In the humid swirl of a Lagos roadside suya joint in the mid-90s, a young boy hunched over a handheld Donkey Kong Jr., lost in a pixelated chase for high scores.
Nobody passing by would have guessed that this simple obsession, a plastic console blinking under a smoky night sky, would shape one of the continent’s quietest but most influential mobile engineers.
Samson Akisanya didn’t start in computer science. He was on track for bricks and beams, drawing design sheets for buildings under the hot University of Jos sun. But like many of Nigeria’s improbable tech stories, his journey zigzagged through dead dial-up servers, chalk-and-talk programming lectures, and a stubborn curiosity that refused to be boxed in by where he found himself.
“Lagos gave me Donkey Kong. Jos gave me dial-up that barely dialed up,” Akisanya says.
A Quiet Revolution in Slow Motion
Long before “software developer” became the flex title it is today, young Samson’s first computer was borrowed: a battered laptop lugged in by his brother-in-law, then a programmer at the United States Embassy on Victoria Island. In between stolen minutes on Mavis Beacon Teaches Typing and thumbing through Popular Science articles on satellites and modems, a simple spark lit up: tech wasn’t magic, it was makeable.
But in late-90s Nigeria, access was as scarce as bandwidth. The University of Jos, where he studied Building, that curious branch where civil engineering, architecture, and hands-on site work meet, had just opened its first computer lab. Email travelled on local servers that hitched rides to Ibadan once a week. Programming lectures? Delivered on a chalkboard to a packed room of sweaty students who had never laid fingers on a keyboard.
“We called it blackboard coding, absurd but weirdly formative. You learned to imagine code before you ever ran it,” Akisanya says.
A Detour to the Real World
His first attempts at coding were equal parts ambition and adolescent bravado. Somewhere between wooing a girl with a QBasic manual and untangling dBase syntax that read like encrypted Greek, the plan fizzled, romance and programming both stalled out. He shelved the idea and stuck to building calculations and site plans, until the United Kingdom called.
In 2000, Akisanya’s father handed him his first real machine: a Compaq, humming along at 800MHz with a princely 8MB of RAM. It wasn’t just a computer, it was an open door. Hardware tinkering led to Pascal, then C, then Java. Unlike chalkboard lectures, this was tactile, alive, bugs and fixes you could see unfold under your fingertips.
From Donkey Kong to Kotlin
Two decades on, that same kid chasing a Donkey Kong high score now shapes the backbone of mobile platforms that millions tap daily without ever knowing his name.
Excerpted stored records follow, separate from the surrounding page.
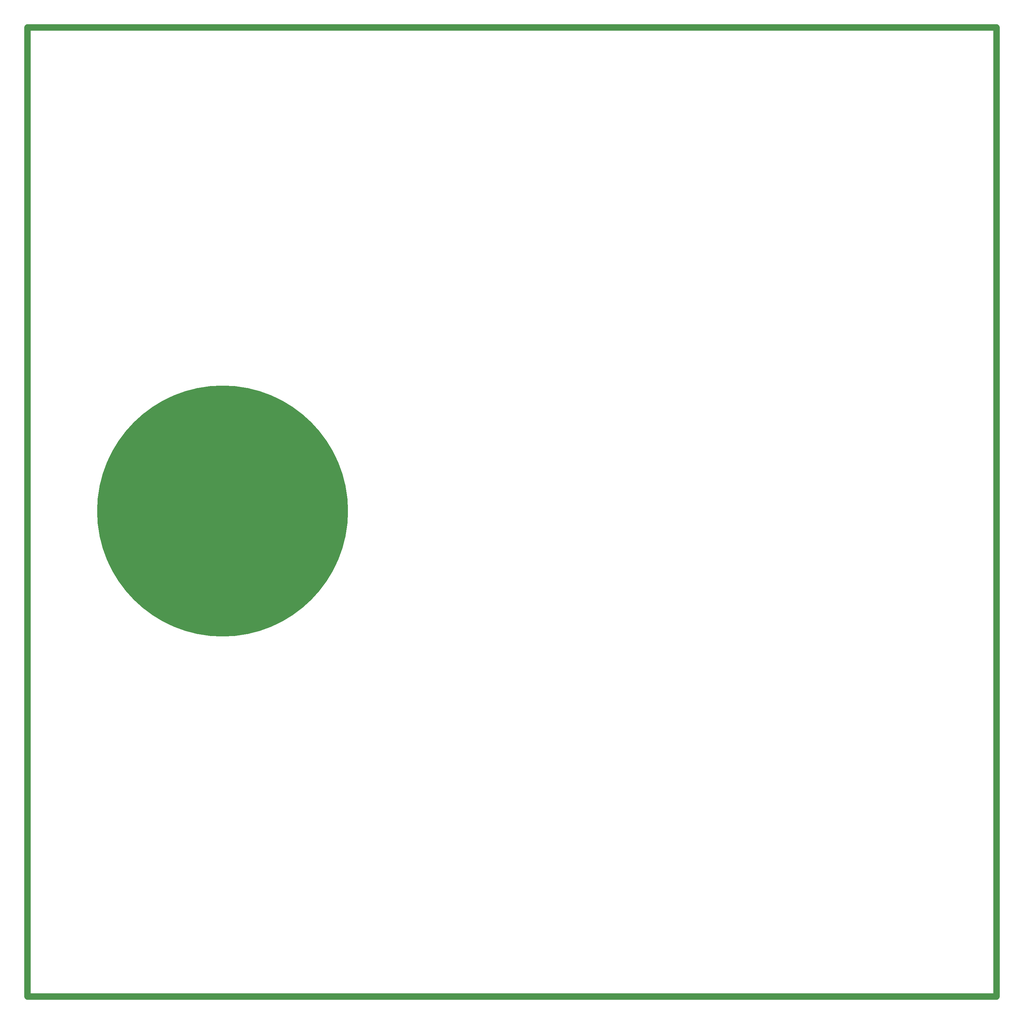
<source format=gbr>
%MOIN*%
%FSLAX23Y23*%
%OFA0.0000B0.0000*%
G90*
%AMCIRCLE*
1,1,2.59,2,5,19.5*
%
%ADD10C,0.0650*%
%ADD11CIRCLE,.5*%
D11
X12Y9D03*
X0Y0D02*
G54D10*
X0Y0D01*
X10000D01*
Y10000D01*
X0D01*
Y0D01*
M02*

</source>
His fingerprints run through native Android builds, clean Swift implementations, and increasingly, the promise of Kotlin Multiplatform, an elegant answer to mobile’s old fragmentation problem. For companies staring down the barrel of bloated legacy code, Akisanya became the guy who didn’t just patch cracks; he rebuilt the entire foundation.
A former team lead at a Berlin fintech puts it simply: “Samson doesn’t just build apps. He designs systems that stay elegant when scale would break lesser code.”
His niche work in Bluetooth Low Energy (BLE) is perhaps his most invisible yet impactful mark. From wearables and health trackers to smart logistics, Akisanya’s tiny packets of energy-efficient code keep devices talking to phones with minimum drain and maximum trust.
“He helped us build a BLE stack that extended battery life by weeks,” says one Nairobi-based product lead. “That made our device feasible – full stop.”
The Lagos Engineer Who Stays Quietly Loud
Today, Akisanya splits his time consulting for early-stage startups across Europe and Africa, and mentoring young developers who remind him of that boy at the suya stall, peering into a glitchy laptop with no clue how far a few lines of code might go.
He isn’t chasing headlines or standing on conference stages. His influence lives upstream: in PRs, in clean system architecture, in the quiet discipline of making tech work where it matters, under the hood, at scale, without fuss.
In a global industry that often favours noise over nuance, Samson Akisanya remains an outlier, the Lagos kid who crossed continents and built a career on the conviction that sometimes the best code is the code nobody ever notices.
One cross-platform system at a time.